» **WORK TO BE COMPLETED**
Without changing anything, transcribe all of the entries.

START RECORDS FOR THIS TASK

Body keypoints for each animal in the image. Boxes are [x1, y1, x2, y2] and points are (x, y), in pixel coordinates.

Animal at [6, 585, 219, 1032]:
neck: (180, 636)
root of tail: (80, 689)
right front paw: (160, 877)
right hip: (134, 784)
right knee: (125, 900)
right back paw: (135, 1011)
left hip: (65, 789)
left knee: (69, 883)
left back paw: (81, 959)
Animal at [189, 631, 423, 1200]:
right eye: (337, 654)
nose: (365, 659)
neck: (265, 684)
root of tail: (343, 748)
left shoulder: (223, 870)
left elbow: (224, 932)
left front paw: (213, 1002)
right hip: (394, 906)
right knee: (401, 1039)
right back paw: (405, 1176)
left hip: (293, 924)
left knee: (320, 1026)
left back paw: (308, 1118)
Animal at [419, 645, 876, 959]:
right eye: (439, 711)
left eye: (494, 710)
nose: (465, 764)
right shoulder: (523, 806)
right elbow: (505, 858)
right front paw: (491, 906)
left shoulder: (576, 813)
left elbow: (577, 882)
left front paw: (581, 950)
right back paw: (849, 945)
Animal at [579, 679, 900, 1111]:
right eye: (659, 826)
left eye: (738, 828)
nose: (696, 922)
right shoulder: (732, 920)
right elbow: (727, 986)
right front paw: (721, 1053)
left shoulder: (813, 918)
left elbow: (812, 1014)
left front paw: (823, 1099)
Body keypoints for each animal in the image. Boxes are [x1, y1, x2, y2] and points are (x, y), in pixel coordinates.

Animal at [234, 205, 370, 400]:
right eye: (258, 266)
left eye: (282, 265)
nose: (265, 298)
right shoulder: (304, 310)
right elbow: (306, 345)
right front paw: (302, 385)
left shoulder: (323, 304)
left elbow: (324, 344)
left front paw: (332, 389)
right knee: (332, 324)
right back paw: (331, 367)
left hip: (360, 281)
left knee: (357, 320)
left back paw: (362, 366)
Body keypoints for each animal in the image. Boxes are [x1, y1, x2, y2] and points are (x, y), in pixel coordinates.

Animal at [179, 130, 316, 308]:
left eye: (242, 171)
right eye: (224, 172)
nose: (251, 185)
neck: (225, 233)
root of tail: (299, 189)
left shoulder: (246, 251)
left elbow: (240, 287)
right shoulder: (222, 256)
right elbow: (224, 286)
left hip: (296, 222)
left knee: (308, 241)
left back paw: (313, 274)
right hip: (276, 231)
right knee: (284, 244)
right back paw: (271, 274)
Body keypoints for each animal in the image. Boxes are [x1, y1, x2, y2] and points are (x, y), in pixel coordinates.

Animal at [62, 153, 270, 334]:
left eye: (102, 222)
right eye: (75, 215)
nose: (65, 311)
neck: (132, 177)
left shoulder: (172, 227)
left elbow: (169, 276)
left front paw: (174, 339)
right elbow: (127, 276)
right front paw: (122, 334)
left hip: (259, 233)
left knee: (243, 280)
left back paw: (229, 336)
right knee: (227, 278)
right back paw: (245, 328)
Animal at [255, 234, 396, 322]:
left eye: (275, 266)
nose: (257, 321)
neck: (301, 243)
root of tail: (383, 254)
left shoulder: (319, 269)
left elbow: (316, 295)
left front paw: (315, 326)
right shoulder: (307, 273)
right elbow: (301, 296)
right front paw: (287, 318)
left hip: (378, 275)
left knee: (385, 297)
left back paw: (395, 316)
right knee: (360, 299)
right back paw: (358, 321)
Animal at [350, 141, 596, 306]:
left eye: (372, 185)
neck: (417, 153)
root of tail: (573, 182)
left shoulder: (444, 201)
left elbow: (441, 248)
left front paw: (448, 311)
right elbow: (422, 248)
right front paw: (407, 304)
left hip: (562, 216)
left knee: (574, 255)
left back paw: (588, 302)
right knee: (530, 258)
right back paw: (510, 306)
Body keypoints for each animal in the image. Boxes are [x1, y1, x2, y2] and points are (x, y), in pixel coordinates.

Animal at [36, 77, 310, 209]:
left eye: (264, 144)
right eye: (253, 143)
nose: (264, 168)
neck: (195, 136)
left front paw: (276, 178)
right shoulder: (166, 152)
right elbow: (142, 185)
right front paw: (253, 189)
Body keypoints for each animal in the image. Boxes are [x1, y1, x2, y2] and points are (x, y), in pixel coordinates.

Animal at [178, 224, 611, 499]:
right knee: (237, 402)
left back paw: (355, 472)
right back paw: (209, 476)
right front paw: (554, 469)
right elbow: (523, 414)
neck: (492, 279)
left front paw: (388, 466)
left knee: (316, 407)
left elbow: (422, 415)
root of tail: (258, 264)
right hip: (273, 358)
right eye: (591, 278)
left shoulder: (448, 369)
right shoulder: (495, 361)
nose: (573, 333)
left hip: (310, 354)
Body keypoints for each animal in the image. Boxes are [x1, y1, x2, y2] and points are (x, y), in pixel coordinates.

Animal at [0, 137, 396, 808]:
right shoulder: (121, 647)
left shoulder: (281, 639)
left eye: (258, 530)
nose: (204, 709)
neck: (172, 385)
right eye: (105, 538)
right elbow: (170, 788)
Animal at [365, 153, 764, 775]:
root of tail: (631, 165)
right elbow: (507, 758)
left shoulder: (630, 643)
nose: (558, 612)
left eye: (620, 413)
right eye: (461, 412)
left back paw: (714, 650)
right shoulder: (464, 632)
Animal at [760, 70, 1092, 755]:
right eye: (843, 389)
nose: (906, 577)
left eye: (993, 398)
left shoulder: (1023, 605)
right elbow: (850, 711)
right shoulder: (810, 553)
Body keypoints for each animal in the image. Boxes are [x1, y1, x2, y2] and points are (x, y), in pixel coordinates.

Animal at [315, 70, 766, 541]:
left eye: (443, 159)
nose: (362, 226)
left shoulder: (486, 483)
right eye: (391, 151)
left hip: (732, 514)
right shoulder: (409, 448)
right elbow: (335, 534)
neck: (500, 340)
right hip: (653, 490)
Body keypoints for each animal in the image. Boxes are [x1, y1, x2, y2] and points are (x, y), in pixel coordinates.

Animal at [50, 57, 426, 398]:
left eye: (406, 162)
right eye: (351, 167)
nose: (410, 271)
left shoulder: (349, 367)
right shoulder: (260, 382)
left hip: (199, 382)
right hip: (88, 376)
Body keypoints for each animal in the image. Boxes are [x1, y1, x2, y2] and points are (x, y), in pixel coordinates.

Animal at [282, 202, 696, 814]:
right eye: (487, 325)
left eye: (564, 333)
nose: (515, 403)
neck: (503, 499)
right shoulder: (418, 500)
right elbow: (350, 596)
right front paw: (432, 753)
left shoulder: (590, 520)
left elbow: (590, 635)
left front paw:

END RECORDS FOR THIS TASK

» **EXERCISE RESPONSE**
Body keypoints for each animal in the image. Boxes are [x1, y1, x2, y2] and points are (x, y), in pixel coordinates.

Animal at [6, 585, 219, 1032]:
neck: (180, 636)
root of tail: (80, 689)
right front paw: (160, 877)
right hip: (134, 784)
right knee: (125, 900)
right back paw: (135, 1011)
left hip: (65, 789)
left knee: (69, 883)
left back paw: (81, 959)
Animal at [189, 631, 423, 1200]:
right eye: (337, 654)
nose: (365, 659)
neck: (265, 684)
root of tail: (343, 748)
left shoulder: (223, 870)
left elbow: (224, 932)
left front paw: (213, 1002)
right hip: (394, 906)
right knee: (401, 1039)
right back paw: (405, 1176)
left hip: (293, 924)
left knee: (320, 1026)
left back paw: (308, 1118)
Animal at [419, 645, 876, 959]:
right eye: (439, 711)
left eye: (494, 710)
nose: (465, 764)
right shoulder: (523, 806)
right elbow: (505, 858)
right front paw: (491, 906)
left shoulder: (576, 813)
left elbow: (577, 882)
left front paw: (581, 950)
right back paw: (849, 945)
Animal at [579, 679, 900, 1111]:
right eye: (659, 826)
left eye: (738, 828)
nose: (696, 922)
right shoulder: (732, 920)
right elbow: (727, 986)
right front paw: (721, 1053)
left shoulder: (813, 918)
left elbow: (812, 1014)
left front paw: (823, 1099)
Body keypoints for each animal in the image. Boxes are [x1, y1, x2, y2] and points are (x, y), in pixel coordinates.

Animal at [234, 205, 370, 400]:
right eye: (258, 266)
left eye: (282, 265)
nose: (265, 298)
right shoulder: (304, 310)
right elbow: (306, 345)
right front paw: (302, 385)
left shoulder: (323, 304)
left elbow: (324, 344)
left front paw: (332, 389)
right knee: (332, 324)
right back paw: (331, 367)
left hip: (360, 281)
left knee: (357, 320)
left back paw: (362, 366)
Body keypoints for each animal in the image. Boxes are [x1, y1, x2, y2] and points are (x, y), in pixel coordinates.

Animal at [179, 130, 316, 308]:
left eye: (242, 171)
right eye: (224, 172)
nose: (251, 185)
neck: (225, 233)
root of tail: (299, 189)
left shoulder: (246, 251)
left elbow: (240, 287)
right shoulder: (222, 256)
right elbow: (224, 286)
left hip: (296, 222)
left knee: (308, 241)
left back paw: (313, 274)
right hip: (276, 231)
right knee: (284, 244)
right back paw: (271, 274)
Body keypoints for each animal in the image. Boxes are [x1, y1, x2, y2] and points are (x, y), in pixel coordinates.

Animal at [62, 153, 270, 334]:
left eye: (102, 222)
right eye: (75, 215)
nose: (65, 311)
neck: (132, 177)
left shoulder: (172, 227)
left elbow: (169, 276)
left front paw: (174, 339)
right elbow: (127, 276)
right front paw: (122, 334)
left hip: (259, 233)
left knee: (243, 280)
left back paw: (229, 336)
right knee: (227, 278)
right back paw: (245, 328)
Animal at [255, 234, 396, 322]:
left eye: (275, 266)
nose: (257, 321)
neck: (301, 243)
root of tail: (383, 254)
left shoulder: (319, 269)
left elbow: (316, 295)
left front paw: (315, 326)
right shoulder: (307, 273)
right elbow: (301, 296)
right front paw: (287, 318)
left hip: (378, 275)
left knee: (385, 297)
left back paw: (395, 316)
right knee: (360, 299)
right back paw: (358, 321)
Animal at [350, 141, 596, 306]:
left eye: (372, 185)
neck: (417, 153)
root of tail: (573, 182)
left shoulder: (444, 201)
left elbow: (441, 248)
left front paw: (448, 311)
right elbow: (422, 248)
right front paw: (407, 304)
left hip: (562, 216)
left knee: (574, 255)
left back paw: (588, 302)
right knee: (530, 258)
right back paw: (510, 306)
Body keypoints for each animal in the image. Boxes are [x1, y1, x2, y2] and points are (x, y), in pixel coordinates.

Animal at [36, 77, 310, 209]:
left eye: (264, 144)
right eye: (253, 143)
nose: (264, 168)
neck: (195, 136)
left front paw: (276, 178)
right shoulder: (166, 152)
right elbow: (142, 185)
right front paw: (253, 189)
Body keypoints for each animal in the image. Boxes are [x1, y1, x2, y2] and points are (x, y), in pixel coordinates.

Animal at [178, 224, 611, 499]:
right knee: (237, 402)
left back paw: (355, 472)
right back paw: (209, 476)
right front paw: (554, 469)
right elbow: (523, 414)
neck: (492, 279)
left front paw: (388, 466)
left knee: (316, 407)
left elbow: (422, 415)
root of tail: (258, 264)
right hip: (273, 358)
right eye: (591, 278)
left shoulder: (448, 369)
right shoulder: (495, 361)
nose: (573, 333)
left hip: (310, 354)
Body keypoints for each animal in the image. Boxes are [x1, y1, x2, y2] and points are (x, y), in pixel coordinates.

Animal at [0, 137, 396, 808]:
right shoulder: (121, 647)
left shoulder: (281, 639)
left eye: (258, 530)
nose: (204, 709)
neck: (172, 385)
right eye: (105, 538)
right elbow: (170, 788)
Animal at [365, 153, 764, 775]:
root of tail: (631, 165)
right elbow: (507, 758)
left shoulder: (630, 643)
nose: (558, 612)
left eye: (620, 413)
right eye: (461, 412)
left back paw: (714, 650)
right shoulder: (464, 632)
Animal at [760, 70, 1092, 755]:
right eye: (843, 389)
nose: (906, 577)
left eye: (993, 398)
left shoulder: (1023, 605)
right elbow: (850, 711)
right shoulder: (810, 553)
Body keypoints for each animal in the image. Boxes are [x1, y1, x2, y2] and points are (x, y), in pixel coordinates.

Animal at [315, 70, 766, 541]:
left eye: (443, 159)
nose: (362, 226)
left shoulder: (486, 483)
right eye: (391, 151)
left hip: (732, 514)
right shoulder: (409, 448)
right elbow: (335, 534)
neck: (500, 340)
right hip: (653, 490)
Body keypoints for each animal in the image. Boxes are [x1, y1, x2, y2] and points are (x, y), in pixel coordinates.

Animal at [50, 57, 426, 398]:
left eye: (406, 162)
right eye: (351, 167)
nose: (410, 271)
left shoulder: (349, 367)
right shoulder: (260, 382)
left hip: (199, 382)
right hip: (88, 376)
Body keypoints for each animal in the image. Boxes are [x1, y1, x2, y2] and points are (x, y), in pixel coordinates.

Animal at [282, 202, 696, 814]:
right eye: (487, 325)
left eye: (564, 333)
nose: (515, 403)
neck: (503, 499)
right shoulder: (418, 500)
right elbow: (350, 596)
right front paw: (432, 753)
left shoulder: (590, 520)
left elbow: (590, 635)
left front paw:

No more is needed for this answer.